Hi everyone,
Next year the International Sociological Association Congress is being held in
Toronto and I am co-organizing a session with Chris Tilly on "Indigenous
people's movements and labour movements" (description at foot of email) for the
International Sociological Association's Congress (Toronto, July 15-21 2018).
Most participants at the meeting are sociologists, but we also welcome
submissions from union researchers and labour activists. Submissions must be
in by SEPTEMBER 30. It would be great if anyone is interested in submitting
something! Please feel free to forward this call.
For basic info on the Congress, see
http://www.isa-sociology.org/en/conferences/world-congress/toronto-2018/ ;.
To submit, go to
https://isaconf.confex.com/isaconf/wc2018/webprogrampreliminary/Session10140.html
and click the "Submit an abstract" button. You will need to create an account
with ISA if you do not have one already.
If you have any questions, please feel free to direct them to me
Suzanne Mills, School of Labour Studies & Geography and Earth Sciences,
McMaster University
smills@xxxxxxxxxxx<mailto:smills@xxxxxxxxxxx>
Or to
Chris Tilly, Department of Sociology, UCLA
tilly@xxxxxxxxxxxxxxx<mailto:tilly@xxxxxxxxxxxxxxx>
CONNECTIONS BETWEEN INDIGENOUS PEOPLES' MOVEMENTS AND LABOUR MOVEMENTS
Suzanne Mills (McMaster University) and Chris Tilly (UCLA)

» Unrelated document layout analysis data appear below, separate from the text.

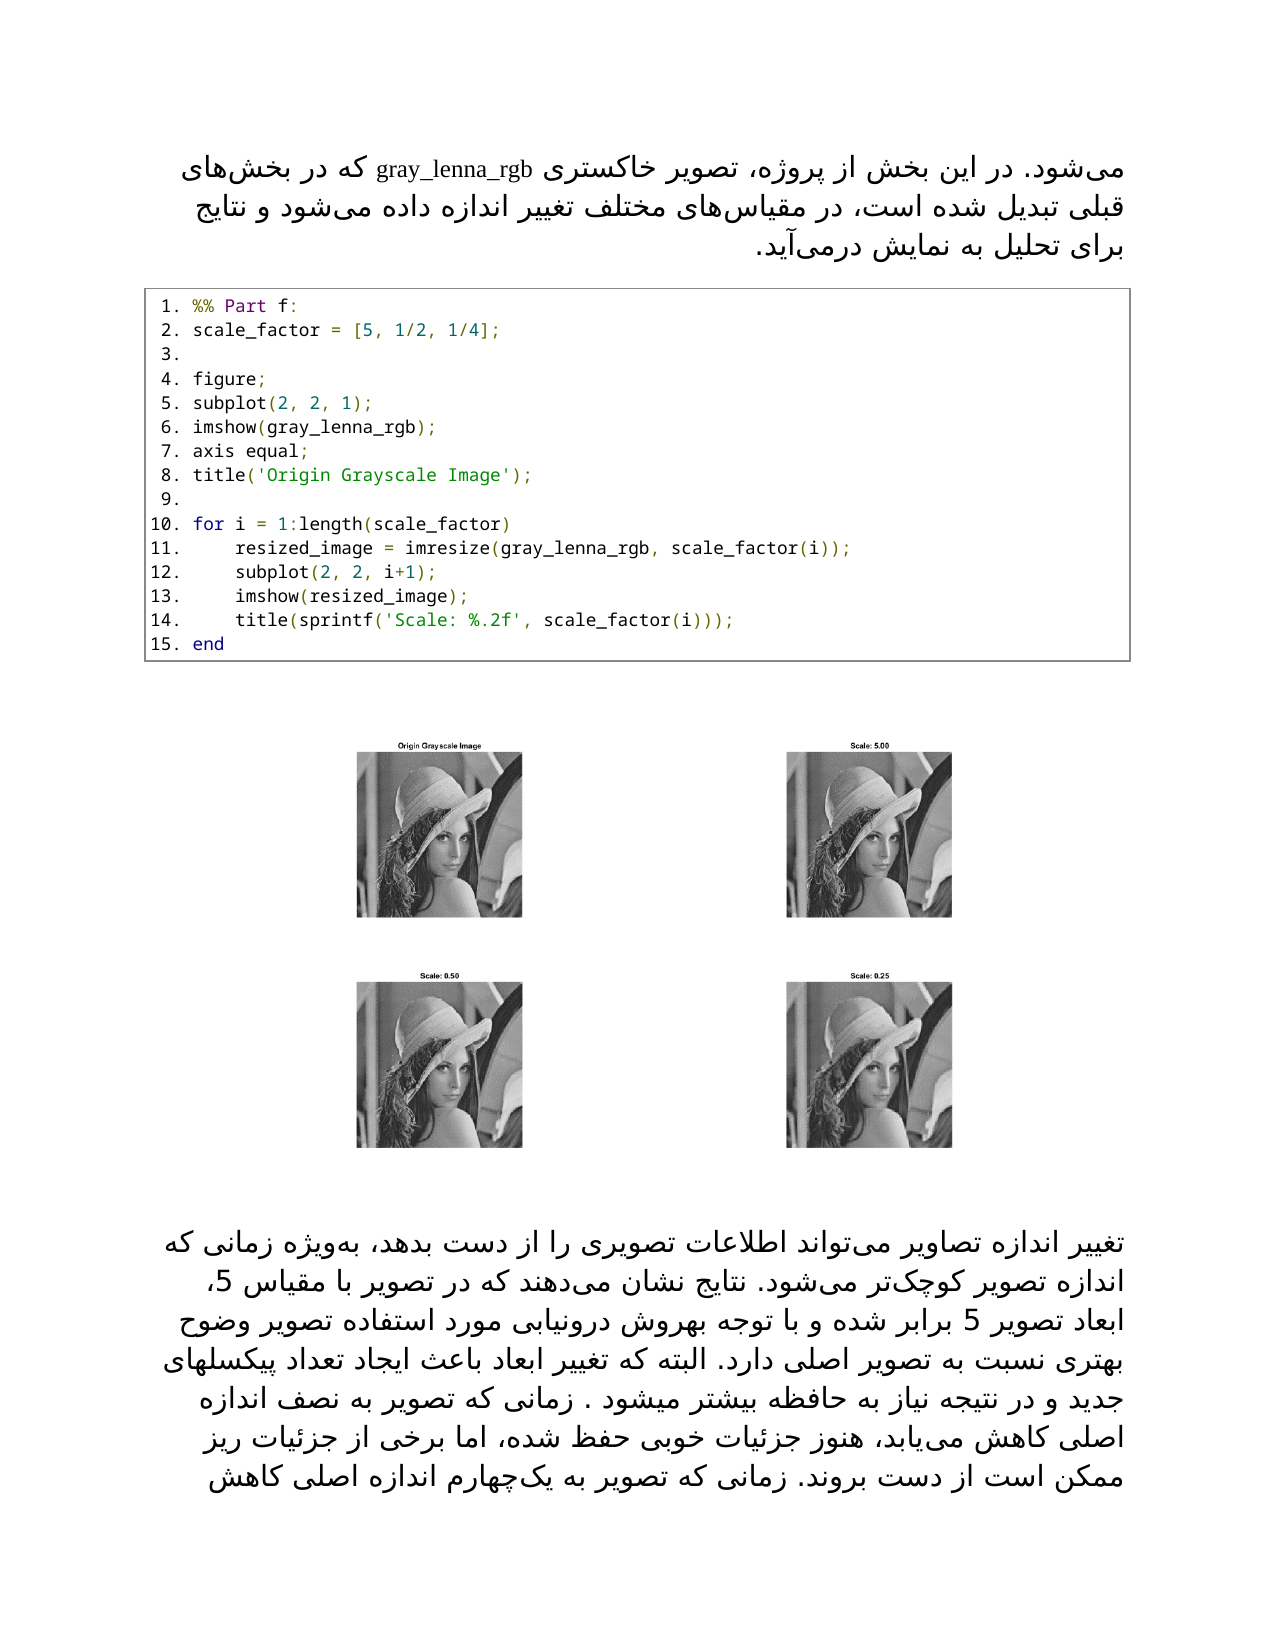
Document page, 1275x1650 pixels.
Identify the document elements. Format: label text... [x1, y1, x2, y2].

text 6. imshow(gray_lenna_rgb); [150, 414, 1125, 438]
text 15. end [146, 626, 1129, 660]
text 13. imshow(resized_image); [150, 583, 1125, 608]
text 12. subplot(2, 2, i+1); [150, 559, 1125, 583]
text 3. [150, 342, 1125, 366]
text 4. figure; [150, 366, 1125, 390]
text 5. subplot(2, 2, 1); [150, 390, 1125, 414]
text 9. [150, 487, 1125, 511]
text 11. resized_image = imresize(gray_lenna_rgb, scale_factor(i)); [150, 535, 1125, 559]
text 8. title('Origin Grayscale Image'); [150, 463, 1125, 487]
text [150, 1226, 1125, 1493]
picture [150, 715, 1125, 1201]
text 2. scale_factor = [5, 1/2, 1/4]; [150, 318, 1125, 342]
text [150, 150, 1125, 262]
text 7. axis equal; [150, 438, 1125, 463]
text 10. for i = 1:length(scale_factor) [150, 511, 1125, 535]
text 1. %% Part f: [146, 289, 1129, 318]
text 14. title(sprintf('Scale: %.2f', scale_factor(i))); [150, 608, 1125, 626]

Indigenous peoples' movements have expanded dramatically in scale and impact in
Latin America in recent decades (with movements in Southern Mexico and Bolivia
particularly visible) but are ongoing on every continent. Critical scholarship
about Indigenous struggles often focuses on control of lands, waters and
resources or on subsistence economies. These themes are often viewed as
unrelated to labour and worker identities. Consequently, there has been less
attention to Indigenous people as wage labourers. None-the-less, worker
movements have been engaging with Indigenous peoples-and Indigenous people's
movements have engaged with labour and employment issues-in diverse and
contradictory ways around the world. This session seeks to bring scholarship
about labour movements into conversation with research about Indigenous workers
in capitalist and subsistence economies.
For example:
Indigenous communities' efforts to remedy labour market discrimination and
alleviate poverty through increasing access to wage employment
Industrialized resource extraction (mining, lumbering, large scale monocrops),
which may recruit Indigenous workforces and/or potentially pit extractive
workers against Indigenous communities.
Overlap and mutual learning between worker and Indigenous movements (for
example, interchanges between Bolivian miners and indigenous movements).

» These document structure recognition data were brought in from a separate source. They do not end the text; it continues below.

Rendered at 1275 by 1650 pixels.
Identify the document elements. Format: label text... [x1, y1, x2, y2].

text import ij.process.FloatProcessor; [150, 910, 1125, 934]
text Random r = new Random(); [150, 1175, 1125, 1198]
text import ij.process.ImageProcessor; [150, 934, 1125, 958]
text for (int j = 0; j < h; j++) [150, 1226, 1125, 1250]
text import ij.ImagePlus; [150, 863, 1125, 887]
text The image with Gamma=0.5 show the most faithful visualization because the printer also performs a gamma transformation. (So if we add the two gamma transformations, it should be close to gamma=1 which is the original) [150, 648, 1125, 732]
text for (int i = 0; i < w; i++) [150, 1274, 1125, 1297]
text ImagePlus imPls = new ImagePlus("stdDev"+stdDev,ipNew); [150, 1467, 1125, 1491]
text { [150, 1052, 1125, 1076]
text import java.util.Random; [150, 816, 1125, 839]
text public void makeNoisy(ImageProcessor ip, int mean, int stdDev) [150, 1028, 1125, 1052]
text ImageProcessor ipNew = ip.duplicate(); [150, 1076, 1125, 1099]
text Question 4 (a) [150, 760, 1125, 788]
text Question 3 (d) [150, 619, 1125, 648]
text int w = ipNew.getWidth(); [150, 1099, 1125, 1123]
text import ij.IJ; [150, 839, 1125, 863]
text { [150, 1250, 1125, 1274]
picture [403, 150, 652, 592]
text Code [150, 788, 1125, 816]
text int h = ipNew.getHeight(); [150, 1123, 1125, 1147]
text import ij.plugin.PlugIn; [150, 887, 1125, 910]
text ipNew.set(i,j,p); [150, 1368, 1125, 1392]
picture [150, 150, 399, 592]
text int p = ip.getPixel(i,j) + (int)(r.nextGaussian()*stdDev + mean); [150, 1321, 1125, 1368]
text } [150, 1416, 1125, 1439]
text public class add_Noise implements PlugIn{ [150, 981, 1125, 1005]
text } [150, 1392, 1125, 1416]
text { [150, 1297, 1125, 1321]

Explicit alliances of labour organizations with Indigenous organizations (a
recent example is alliances at Standing Rock in the USA).
The formation of associations of Indigenous small producers as an alternative
form of labour organizing (e.g. peasant organizations, Bolivian miners'
cooperatives).
Exclusionary union tactics and practices such as 'job control unionism' that
maintain racialized job hierarchies
We welcome cases from a variety of global regions.